Start of Data for this task

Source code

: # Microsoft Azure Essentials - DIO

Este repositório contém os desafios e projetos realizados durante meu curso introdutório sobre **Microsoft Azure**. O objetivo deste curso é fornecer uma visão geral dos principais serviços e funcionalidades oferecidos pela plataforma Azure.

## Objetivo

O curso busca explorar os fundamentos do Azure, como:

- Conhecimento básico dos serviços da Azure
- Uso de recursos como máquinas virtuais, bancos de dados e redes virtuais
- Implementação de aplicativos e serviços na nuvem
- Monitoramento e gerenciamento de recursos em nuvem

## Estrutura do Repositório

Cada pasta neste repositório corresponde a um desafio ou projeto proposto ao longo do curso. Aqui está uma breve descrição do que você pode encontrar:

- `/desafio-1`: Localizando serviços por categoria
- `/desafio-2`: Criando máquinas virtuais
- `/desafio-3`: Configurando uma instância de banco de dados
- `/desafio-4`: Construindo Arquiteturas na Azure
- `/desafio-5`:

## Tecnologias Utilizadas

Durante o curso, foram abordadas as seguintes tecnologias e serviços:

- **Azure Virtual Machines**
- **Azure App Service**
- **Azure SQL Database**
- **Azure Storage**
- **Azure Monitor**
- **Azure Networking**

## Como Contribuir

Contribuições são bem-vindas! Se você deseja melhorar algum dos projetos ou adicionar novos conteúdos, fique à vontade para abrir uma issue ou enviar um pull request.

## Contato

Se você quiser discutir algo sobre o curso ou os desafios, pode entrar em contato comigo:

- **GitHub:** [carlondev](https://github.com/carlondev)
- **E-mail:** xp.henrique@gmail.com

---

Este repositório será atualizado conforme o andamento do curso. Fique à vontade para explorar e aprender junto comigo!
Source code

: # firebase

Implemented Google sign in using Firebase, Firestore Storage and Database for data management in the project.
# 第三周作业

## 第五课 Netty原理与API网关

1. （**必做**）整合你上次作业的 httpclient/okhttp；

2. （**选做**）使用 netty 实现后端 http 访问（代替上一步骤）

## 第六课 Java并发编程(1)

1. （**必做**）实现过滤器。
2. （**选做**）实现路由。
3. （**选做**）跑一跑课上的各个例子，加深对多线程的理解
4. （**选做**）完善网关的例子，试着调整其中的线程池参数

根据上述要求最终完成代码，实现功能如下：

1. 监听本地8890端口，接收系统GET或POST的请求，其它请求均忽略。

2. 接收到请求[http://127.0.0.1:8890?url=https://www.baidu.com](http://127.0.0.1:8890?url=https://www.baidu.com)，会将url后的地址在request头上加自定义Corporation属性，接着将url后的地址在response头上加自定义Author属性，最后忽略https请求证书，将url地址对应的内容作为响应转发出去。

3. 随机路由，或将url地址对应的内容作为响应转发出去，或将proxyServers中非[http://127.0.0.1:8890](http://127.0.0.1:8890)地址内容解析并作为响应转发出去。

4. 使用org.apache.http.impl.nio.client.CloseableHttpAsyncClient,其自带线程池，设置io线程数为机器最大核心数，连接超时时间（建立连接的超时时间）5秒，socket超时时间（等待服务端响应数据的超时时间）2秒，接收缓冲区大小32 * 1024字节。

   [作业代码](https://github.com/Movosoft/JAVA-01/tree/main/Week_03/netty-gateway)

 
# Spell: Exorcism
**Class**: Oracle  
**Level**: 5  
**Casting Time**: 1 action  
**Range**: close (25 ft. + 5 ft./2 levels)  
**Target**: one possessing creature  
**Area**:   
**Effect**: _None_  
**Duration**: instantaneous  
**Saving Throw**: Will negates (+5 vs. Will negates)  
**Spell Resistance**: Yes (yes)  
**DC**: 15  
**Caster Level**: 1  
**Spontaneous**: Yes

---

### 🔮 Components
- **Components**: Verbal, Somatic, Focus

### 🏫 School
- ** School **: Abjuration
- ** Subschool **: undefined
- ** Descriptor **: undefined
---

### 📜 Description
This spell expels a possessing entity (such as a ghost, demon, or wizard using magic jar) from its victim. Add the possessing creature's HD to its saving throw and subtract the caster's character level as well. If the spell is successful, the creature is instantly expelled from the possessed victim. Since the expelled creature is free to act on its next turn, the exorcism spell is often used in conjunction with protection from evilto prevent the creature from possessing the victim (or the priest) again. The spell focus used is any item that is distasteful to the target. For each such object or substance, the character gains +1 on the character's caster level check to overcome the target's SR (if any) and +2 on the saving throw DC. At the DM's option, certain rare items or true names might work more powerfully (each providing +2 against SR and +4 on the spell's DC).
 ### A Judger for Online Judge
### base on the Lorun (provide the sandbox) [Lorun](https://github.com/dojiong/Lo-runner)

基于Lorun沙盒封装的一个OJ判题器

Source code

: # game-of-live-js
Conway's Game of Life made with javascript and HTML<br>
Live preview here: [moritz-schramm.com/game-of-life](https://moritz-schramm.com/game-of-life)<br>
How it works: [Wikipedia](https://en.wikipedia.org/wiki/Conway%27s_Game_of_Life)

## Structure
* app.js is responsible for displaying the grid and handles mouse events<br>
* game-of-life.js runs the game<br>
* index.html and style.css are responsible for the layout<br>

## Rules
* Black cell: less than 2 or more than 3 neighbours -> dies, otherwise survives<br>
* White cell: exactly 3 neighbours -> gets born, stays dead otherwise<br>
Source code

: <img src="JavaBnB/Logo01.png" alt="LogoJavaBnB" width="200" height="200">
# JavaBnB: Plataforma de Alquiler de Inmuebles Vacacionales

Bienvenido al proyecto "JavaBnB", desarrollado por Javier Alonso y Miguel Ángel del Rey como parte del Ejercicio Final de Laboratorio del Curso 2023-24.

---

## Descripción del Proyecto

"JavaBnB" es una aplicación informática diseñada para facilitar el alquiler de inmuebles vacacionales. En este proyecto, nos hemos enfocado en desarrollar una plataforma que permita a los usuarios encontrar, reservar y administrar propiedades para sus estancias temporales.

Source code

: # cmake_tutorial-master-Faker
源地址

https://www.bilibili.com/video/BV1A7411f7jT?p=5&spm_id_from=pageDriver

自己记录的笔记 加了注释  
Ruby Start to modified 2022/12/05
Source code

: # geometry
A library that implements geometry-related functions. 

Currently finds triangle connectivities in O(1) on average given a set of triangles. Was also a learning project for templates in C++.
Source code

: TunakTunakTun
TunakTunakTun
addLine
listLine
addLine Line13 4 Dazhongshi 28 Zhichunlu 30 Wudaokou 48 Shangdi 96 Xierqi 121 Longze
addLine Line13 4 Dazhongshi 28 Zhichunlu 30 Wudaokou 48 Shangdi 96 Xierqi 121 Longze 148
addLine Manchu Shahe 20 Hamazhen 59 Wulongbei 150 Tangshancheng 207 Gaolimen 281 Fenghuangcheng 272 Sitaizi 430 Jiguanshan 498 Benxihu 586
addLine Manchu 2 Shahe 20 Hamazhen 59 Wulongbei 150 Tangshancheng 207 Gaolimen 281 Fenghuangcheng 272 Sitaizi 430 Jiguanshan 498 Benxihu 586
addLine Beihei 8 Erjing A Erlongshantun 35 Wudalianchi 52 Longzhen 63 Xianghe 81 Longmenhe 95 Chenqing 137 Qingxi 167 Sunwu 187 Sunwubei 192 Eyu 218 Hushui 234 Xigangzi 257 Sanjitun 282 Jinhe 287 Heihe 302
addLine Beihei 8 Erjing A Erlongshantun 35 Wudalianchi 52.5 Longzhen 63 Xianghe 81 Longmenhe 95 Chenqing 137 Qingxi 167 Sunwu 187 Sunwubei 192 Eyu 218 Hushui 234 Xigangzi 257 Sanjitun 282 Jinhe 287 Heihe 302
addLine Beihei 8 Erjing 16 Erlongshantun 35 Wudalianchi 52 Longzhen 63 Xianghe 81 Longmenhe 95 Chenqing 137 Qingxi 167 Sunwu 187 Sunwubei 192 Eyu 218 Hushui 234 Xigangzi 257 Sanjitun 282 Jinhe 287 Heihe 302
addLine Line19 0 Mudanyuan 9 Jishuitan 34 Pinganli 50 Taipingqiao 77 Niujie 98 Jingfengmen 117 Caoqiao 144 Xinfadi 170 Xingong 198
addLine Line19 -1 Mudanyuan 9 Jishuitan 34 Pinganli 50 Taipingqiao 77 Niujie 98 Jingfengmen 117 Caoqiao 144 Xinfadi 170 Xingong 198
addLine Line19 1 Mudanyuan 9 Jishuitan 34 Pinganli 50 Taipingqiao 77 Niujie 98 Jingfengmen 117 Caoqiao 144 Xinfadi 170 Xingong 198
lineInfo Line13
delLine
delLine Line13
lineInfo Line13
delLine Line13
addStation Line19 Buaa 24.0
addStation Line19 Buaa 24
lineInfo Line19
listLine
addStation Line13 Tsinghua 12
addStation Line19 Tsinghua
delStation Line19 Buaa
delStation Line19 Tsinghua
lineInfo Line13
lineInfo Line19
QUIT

End of Data for this task

:: Aim of the task ::
Quote the data exactly, starting at its first line and going on through the line that contains "## Objetivo", with that line included.

:: Solution to this problem ::
Source code

: # Microsoft Azure Essentials - DIO

Este repositório contém os desafios e projetos realizados durante meu curso introdutório sobre **Microsoft Azure**. O objetivo deste curso é fornecer uma visão geral dos principais serviços e funcionalidades oferecidos pela plataforma Azure.

## Objetivo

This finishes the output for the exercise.